幸い「何か」と言うべき事態もなく、平穏に時は流れていった。事故から一週間と少し経ち、打撲もすっかり良くなって、買い物に出かけようと思いたった。
 買い物を済ませた後、商業ビルの二階にあるスターバックスコーヒーで休憩することにした。そこで虎杖悠仁さんと偶然出会う。私は通りの見下ろせる窓際に座って、本を読んでいた。アイスキャラメルマキアートのトールを手にした虎杖悠仁さんは、私の姿を見つけると、一緒に座っていい?と声をかけてきた。今日は一人のようだ。
「どうぞ。おひさしぶりです」
自分のホットキャラメルマキアートのショートを手元に引き寄せて、スペースを作った。彼は向かいに座った。私は本を鞄に仕舞う。
「怪我、大丈夫?」
「はい。だいぶ良くなりました。虎杖さんと宿儺さんもお変わりないですか?」
「うん。あのさ、虎杖って呼んでよ。同い年ぐらいじゃん?」
「いえ、虎杖さんの方が上じゃないですか?私、26歳です」
「じゃあ俺の方がいっこ下だ。俺、25歳」
 虎杖さんだけだと、二十代前半かむしろ十代後半に見えなくもなかった。でも、宿儺さんと双子と考えた時に、宿儺さんが落ち着いているのでじゃあ二人とも私より年上かな、と思っていた。落ち着いているというか、年上に見えるというのか、三十代にも二百歳にも見えるような不思議な人だった。

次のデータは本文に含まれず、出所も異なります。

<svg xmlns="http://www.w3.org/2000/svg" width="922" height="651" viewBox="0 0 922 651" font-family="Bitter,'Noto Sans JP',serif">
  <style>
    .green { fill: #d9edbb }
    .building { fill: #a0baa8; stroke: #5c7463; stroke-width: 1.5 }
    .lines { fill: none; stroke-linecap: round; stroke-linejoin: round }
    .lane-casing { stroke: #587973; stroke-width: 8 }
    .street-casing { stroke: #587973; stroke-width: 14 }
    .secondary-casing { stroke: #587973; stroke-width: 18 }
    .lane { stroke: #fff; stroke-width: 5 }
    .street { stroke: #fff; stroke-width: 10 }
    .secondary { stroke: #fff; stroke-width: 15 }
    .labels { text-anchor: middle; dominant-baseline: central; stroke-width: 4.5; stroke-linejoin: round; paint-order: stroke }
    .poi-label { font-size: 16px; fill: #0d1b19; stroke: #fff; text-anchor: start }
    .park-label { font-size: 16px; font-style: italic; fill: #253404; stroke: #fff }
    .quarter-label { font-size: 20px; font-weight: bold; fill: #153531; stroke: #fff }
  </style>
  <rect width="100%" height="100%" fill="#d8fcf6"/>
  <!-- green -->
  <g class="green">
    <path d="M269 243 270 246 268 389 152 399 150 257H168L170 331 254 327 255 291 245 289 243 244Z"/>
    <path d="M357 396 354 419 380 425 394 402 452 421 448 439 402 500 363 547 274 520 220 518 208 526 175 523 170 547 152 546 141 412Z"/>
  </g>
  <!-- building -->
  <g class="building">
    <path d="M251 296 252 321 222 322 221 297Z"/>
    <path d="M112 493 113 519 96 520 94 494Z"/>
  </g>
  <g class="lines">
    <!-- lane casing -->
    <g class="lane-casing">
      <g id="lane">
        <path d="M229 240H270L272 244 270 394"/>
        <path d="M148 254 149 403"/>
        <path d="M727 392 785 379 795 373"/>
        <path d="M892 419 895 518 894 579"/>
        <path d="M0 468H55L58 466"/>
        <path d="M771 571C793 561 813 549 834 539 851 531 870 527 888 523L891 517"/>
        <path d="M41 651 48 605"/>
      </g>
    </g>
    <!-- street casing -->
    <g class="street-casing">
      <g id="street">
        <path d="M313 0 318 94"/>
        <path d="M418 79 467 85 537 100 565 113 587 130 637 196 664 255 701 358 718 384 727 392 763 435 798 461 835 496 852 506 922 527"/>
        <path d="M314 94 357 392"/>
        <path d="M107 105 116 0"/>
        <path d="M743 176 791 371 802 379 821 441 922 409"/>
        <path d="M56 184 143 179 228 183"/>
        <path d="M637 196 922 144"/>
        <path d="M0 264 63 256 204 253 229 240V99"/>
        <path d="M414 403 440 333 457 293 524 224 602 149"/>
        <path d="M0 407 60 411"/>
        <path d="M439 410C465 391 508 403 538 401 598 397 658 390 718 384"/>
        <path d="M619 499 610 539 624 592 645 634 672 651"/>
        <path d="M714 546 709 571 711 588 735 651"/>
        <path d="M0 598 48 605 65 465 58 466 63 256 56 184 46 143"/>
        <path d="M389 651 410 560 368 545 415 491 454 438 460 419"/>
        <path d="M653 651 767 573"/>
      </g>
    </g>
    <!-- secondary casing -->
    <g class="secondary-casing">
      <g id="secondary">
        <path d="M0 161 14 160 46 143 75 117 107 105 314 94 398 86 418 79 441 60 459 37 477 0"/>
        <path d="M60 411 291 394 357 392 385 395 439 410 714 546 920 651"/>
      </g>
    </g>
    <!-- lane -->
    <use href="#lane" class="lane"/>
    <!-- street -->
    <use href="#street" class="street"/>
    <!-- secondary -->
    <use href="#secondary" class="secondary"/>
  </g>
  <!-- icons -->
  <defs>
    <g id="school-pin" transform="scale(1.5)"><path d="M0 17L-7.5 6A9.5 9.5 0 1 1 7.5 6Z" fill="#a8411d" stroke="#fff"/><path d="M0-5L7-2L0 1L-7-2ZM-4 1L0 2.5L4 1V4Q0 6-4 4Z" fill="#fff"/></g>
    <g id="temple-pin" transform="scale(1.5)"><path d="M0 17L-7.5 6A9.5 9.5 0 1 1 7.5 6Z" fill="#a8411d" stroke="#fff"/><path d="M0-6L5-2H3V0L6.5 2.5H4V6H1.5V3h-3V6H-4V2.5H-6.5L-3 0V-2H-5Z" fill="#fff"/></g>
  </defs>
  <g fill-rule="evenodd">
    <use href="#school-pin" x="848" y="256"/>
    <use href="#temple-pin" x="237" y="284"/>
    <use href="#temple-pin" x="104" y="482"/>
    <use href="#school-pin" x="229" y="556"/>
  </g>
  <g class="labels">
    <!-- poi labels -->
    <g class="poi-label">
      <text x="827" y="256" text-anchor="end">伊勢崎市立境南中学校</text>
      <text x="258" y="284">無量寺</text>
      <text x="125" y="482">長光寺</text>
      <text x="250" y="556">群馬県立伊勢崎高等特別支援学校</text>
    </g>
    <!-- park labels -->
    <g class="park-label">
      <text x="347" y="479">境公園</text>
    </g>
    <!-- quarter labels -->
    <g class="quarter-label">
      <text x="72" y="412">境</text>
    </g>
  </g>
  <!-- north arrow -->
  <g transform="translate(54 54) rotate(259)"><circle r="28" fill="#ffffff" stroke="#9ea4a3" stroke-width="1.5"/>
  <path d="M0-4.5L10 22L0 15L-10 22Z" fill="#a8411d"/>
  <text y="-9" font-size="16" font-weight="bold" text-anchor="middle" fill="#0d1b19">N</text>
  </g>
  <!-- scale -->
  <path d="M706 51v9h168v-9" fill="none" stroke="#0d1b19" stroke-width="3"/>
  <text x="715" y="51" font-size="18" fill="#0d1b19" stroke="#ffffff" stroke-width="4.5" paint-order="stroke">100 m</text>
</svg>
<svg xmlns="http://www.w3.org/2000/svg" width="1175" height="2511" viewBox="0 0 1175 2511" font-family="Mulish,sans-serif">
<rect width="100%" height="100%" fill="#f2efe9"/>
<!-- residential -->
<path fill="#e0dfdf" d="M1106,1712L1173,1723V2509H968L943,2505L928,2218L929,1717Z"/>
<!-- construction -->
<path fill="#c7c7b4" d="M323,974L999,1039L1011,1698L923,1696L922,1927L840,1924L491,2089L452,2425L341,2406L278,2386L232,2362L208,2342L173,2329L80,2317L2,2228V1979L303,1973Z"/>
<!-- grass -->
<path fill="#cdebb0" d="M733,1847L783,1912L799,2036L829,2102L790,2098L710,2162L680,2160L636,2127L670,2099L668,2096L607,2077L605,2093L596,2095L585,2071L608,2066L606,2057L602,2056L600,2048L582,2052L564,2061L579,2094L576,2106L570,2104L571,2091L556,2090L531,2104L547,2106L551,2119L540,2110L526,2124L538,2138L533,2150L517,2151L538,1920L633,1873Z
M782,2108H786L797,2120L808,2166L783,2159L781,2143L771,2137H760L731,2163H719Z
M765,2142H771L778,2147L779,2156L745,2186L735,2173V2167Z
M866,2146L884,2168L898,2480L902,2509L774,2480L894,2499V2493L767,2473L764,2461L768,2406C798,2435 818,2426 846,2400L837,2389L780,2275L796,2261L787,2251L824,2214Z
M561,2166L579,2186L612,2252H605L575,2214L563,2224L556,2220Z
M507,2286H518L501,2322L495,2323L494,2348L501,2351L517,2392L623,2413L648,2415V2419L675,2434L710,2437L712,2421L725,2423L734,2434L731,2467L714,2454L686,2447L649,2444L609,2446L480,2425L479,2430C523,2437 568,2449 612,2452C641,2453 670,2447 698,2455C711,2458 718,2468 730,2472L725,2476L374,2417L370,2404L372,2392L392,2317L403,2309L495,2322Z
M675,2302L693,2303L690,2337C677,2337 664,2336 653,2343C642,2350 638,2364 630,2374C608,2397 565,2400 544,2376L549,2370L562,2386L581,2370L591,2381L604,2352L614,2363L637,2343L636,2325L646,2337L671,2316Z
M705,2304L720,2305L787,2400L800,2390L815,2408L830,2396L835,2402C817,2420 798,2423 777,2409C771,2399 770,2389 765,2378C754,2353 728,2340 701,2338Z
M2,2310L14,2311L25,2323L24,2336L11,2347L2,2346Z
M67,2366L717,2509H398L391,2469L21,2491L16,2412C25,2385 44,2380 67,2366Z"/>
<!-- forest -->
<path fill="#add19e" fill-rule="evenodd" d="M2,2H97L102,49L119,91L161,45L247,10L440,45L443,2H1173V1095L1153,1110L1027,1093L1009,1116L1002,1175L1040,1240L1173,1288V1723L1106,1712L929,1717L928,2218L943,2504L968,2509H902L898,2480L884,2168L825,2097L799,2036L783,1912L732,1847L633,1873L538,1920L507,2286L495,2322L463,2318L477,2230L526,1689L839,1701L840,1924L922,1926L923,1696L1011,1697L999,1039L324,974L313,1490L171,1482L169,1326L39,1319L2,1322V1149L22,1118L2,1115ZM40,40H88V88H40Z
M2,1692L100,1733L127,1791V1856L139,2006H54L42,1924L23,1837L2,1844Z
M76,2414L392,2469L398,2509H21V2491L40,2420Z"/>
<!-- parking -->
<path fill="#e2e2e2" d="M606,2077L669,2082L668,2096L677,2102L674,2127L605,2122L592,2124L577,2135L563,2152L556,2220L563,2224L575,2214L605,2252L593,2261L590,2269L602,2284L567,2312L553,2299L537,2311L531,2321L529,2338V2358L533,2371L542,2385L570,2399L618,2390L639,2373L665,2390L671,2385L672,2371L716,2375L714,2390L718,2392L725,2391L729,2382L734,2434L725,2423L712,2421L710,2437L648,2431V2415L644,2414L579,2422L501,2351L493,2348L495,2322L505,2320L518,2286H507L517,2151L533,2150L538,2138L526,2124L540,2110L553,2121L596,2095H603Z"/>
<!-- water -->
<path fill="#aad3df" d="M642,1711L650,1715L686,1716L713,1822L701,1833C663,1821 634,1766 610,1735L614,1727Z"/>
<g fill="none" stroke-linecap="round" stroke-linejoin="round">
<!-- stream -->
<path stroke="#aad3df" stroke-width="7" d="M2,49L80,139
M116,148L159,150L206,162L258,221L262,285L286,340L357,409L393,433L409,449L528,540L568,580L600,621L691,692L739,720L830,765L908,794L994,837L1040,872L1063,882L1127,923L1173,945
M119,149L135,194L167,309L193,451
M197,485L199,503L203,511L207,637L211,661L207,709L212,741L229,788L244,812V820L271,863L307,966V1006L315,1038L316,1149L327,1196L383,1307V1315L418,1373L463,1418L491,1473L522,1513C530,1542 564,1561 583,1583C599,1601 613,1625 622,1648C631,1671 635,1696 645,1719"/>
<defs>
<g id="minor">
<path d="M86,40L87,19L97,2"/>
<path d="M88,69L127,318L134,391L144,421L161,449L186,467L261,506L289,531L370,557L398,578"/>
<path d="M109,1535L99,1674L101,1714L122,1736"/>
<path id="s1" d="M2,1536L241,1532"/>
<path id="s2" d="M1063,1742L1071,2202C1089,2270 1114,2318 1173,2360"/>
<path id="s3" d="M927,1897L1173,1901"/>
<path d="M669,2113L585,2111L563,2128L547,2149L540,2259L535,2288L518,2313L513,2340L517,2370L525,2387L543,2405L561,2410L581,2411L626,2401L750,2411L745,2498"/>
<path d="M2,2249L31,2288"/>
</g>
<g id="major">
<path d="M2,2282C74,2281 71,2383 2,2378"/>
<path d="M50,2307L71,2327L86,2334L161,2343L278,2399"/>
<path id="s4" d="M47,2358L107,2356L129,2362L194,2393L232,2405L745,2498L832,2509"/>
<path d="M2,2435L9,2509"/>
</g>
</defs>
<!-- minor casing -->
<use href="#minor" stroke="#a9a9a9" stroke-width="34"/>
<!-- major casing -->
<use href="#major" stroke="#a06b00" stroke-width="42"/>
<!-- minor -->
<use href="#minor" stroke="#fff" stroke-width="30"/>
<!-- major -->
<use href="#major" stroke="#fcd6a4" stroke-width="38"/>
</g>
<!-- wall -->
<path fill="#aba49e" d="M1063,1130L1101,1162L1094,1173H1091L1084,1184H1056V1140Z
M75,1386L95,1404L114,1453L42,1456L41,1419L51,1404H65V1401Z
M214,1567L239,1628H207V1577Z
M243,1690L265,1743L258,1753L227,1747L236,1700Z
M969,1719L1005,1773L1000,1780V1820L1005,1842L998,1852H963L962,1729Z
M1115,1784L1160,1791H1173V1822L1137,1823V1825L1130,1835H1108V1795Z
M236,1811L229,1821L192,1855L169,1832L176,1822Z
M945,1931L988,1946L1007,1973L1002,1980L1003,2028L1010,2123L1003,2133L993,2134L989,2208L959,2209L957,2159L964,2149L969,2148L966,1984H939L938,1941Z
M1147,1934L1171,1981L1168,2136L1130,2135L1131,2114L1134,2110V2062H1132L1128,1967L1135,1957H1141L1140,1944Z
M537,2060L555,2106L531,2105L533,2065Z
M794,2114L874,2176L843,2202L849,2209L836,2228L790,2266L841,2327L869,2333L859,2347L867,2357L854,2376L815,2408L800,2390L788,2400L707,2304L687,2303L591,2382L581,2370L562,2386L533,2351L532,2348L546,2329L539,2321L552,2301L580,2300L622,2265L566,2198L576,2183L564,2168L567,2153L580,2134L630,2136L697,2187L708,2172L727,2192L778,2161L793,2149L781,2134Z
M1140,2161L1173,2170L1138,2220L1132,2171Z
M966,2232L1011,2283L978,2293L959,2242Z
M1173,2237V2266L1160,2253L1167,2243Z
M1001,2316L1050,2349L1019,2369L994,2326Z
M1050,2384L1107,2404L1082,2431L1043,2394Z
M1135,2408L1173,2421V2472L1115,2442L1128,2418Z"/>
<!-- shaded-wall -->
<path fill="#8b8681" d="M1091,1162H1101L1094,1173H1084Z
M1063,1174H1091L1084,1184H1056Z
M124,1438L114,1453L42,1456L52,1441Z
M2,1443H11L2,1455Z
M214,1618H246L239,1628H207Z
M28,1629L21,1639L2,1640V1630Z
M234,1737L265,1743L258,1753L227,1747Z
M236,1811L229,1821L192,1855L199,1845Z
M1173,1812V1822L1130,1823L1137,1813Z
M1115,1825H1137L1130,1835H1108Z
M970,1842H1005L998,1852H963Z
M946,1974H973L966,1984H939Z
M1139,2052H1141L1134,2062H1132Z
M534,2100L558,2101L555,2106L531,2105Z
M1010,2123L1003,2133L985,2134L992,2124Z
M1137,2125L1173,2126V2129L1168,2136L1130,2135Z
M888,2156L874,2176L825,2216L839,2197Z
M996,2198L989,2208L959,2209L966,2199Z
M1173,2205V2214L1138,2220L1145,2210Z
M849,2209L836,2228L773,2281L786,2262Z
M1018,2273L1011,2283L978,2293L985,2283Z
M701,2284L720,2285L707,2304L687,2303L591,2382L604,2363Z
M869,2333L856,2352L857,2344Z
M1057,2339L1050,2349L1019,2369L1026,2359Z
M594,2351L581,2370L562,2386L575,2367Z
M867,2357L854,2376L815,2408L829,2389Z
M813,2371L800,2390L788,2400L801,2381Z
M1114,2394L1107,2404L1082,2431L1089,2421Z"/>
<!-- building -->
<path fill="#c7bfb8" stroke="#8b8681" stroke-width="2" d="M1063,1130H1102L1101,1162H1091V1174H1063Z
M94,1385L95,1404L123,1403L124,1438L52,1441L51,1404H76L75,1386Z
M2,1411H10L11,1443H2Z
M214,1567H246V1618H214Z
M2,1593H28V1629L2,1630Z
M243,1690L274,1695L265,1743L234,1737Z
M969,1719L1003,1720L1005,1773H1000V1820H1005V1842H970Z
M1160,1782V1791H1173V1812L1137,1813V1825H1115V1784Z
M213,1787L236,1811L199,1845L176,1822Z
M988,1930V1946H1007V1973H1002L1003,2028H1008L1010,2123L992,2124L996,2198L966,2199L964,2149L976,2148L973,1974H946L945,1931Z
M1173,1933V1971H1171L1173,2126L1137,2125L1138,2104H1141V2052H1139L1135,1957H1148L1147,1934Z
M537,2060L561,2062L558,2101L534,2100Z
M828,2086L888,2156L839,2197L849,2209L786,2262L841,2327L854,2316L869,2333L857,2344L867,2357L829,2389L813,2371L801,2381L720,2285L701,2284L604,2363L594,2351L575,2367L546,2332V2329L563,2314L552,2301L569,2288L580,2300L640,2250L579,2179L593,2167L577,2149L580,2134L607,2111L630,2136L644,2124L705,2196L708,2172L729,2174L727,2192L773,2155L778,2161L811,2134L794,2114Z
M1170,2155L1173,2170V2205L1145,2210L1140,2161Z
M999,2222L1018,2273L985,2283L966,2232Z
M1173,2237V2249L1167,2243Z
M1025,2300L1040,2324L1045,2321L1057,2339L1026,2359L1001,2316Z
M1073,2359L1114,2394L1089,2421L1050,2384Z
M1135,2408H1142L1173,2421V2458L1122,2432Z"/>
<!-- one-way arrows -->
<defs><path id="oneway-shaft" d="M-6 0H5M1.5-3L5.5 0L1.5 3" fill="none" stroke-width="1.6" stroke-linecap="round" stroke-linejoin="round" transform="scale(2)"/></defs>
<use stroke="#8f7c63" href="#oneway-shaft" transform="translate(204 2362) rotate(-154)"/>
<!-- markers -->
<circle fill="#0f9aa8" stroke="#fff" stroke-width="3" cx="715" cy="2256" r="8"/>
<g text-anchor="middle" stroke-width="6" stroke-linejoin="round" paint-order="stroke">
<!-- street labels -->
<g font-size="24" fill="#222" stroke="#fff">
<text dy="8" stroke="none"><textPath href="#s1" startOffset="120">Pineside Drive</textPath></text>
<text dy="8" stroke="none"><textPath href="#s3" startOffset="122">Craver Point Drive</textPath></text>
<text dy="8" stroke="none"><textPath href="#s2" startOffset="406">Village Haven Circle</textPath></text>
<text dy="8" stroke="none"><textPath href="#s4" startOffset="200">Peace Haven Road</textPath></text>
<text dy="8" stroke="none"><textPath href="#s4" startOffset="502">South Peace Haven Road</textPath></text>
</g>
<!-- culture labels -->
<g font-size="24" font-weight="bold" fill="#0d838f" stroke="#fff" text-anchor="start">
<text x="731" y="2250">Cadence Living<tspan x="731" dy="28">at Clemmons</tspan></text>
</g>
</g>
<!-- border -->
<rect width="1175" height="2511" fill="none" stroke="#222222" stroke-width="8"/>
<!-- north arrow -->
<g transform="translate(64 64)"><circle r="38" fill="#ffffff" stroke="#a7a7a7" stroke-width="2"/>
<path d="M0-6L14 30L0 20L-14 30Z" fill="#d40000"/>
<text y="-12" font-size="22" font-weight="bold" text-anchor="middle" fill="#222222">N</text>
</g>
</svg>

「虎杖って呼んで欲しいんだ。それに敬語じゃなくてもいいよ。ねっ、お願い。その方が落ち着く」
「でも、『虎杖』だけだと弟さんと間違いませんか」
「それは大丈夫。虎杖でいいよ。敬語もいいって」
「はあ……じゃあ、虎杖、で」
「俺も、花名島って、もう呼んじゃってるけど。花名島は日本出身?いつからここに住んでる?仕事で来てるとか?」
「ああ、それは」
 私はホットキャラメルマキアートを一口飲んだ。
「イギリスで生まれ育ったの。父はスコットランド貴族で、母は日本の財閥令嬢。私は母親似ね。大学はオックスフォード。卒業後に、秘密情報部―俗に言うMI6に採用されたわ。軍の機密情報を持ち出したターゲットを追ってバンコクまで来たの。隠していてごめんね」
「すげーな。なんか、映画みたいじゃん……。仕事ってどんな感じ?あ、やっぱそういうのって言えない?」
彼は声をひそめて囁いた。
「えっ、あの、っていうのは冗談なんですけどね」
「えっ!?」
「えっ、ほんとに信じてた?」
「信じかけた。だって真顔で言うから!」
かっこいいって思ったのに。と虎杖は呟いた。
「私のことはいいや。虎杖さ、虎杖はどうしてバンコクに住んでるの?」
「俺はね」
彼はテーブルの上に置いた手を組みあわせた。
「昔、お世話になった人がさ、お金を貯めて物価の安い国に移住したかった、って言ってて。東南アジアのどこかに。だから俺も住んでみようって思ったんだ。このあたりの国を転々としてる。ここに来る前、二年前はクアンタンに住んでた」
「マレーシア?海とモスクが綺麗なとこだ」
「そうそう。朝に散歩してるとお祈りの声が聞こえてくるのがよかったな。宿儺はモスクが気にいってたよ。海に近い家に住んでた。ほんと、海はすごく綺麗なとこだよ。バンコクに来たのは、人の多い街がいいって宿儺が言ったから」
「二人でずっと、南の島で暮らしてるんだ。もしかして、虎杖と宿儺の方が貴族なの?」
違う違う、と虎杖は首を振った。
「俺と宿儺は、とても悪いことをしたんだ。だから日本にはいられなくなった。海を越えて、いろんな国で暮らす。宿儺とは、離れられない。そういう約束をしてきた」
 虎杖は、キャラメルマキアートの水滴を指で拭った。亜熱帯のこの国はどこの店に行っても冷房が効きすぎて凍えるほどなのに、彼は氷がじゃりじゃり音を立てるアイスドリンクを飲んでいた。
「貴族じゃなかったら、国際指名手配犯?」
 私は、宿儺の額にまで彫られた美しい刺青のことを思い浮かべていた。対のように虎杖の額に刻まれた、深い傷跡に目が引き寄せられる。
また、違う違う、と首が振られる。